(Page excerpt begins)

# Ingesting a new dataset into the geoDB from a local vector data file

This notebook provides a template for ingesting new data from a local file into a geoDB collection, demonstrating some common techniques and operations which may be needed to prepare data, create a collection, and insert or update database rows. The notebook is not ready to run as is, and must be adapted for the relevant task by adding credentials, the path to the input data, the database name, etc.

## Initial set-up

Some standard imports.

In [None]:
import geopandas
from xcube_geodb.core.geodb import GeoDBClient
import geopandas
from pyproj.crs import CRS
import os
import numpy as np

Import pyplot and set a sensible figure size.

(Page excerpt ends)
(Dataset extract begins)

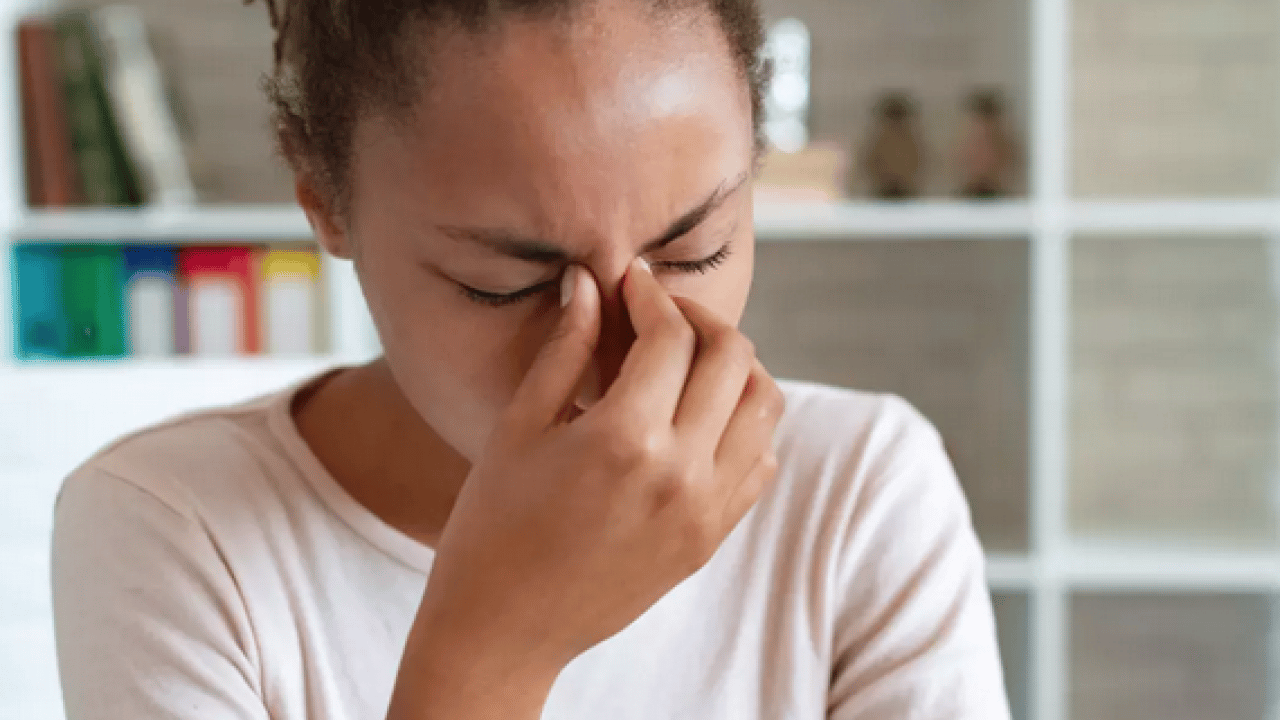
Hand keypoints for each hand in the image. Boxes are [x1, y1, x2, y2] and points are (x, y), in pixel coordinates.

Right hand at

(Dataset extract ends)

■ Assigned task 1 ■
Summarize the geoDB ingestion notebook excerpt in two sentences.
■ Assigned task 2 ■
Answer these questions from the geoDB ingestion notebook excerpt:
(a) What three things does it list as needing to be added to adapt the notebook?
(b) Which class is imported from xcube_geodb.core.geodb?
(c) What is to be imported so that a sensible figure size can be set?
■ Assigned task 3 ■
Extract the passage of the geoDB ingestion notebook excerpt from "## Initial set-up" up to and including "sensible figure size.".

■ Worked solution 1 ■
The geoDB ingestion notebook excerpt is a template for ingesting new data from a local file into a geoDB collection, showing common techniques for preparing data, creating a collection, and inserting or updating database rows. It is not ready to run as is and must be adapted by adding credentials, the path to the input data, the database name, and similar details.

■ Worked solution 2 ■
(a) Credentials, the path to the input data, and the database name.
(b) GeoDBClient.
(c) Pyplot.

■ Worked solution 3 ■
## Initial set-up

Some standard imports.

In [None]:
import geopandas
from xcube_geodb.core.geodb import GeoDBClient
import geopandas
from pyproj.crs import CRS
import os
import numpy as np

Import pyplot and set a sensible figure size.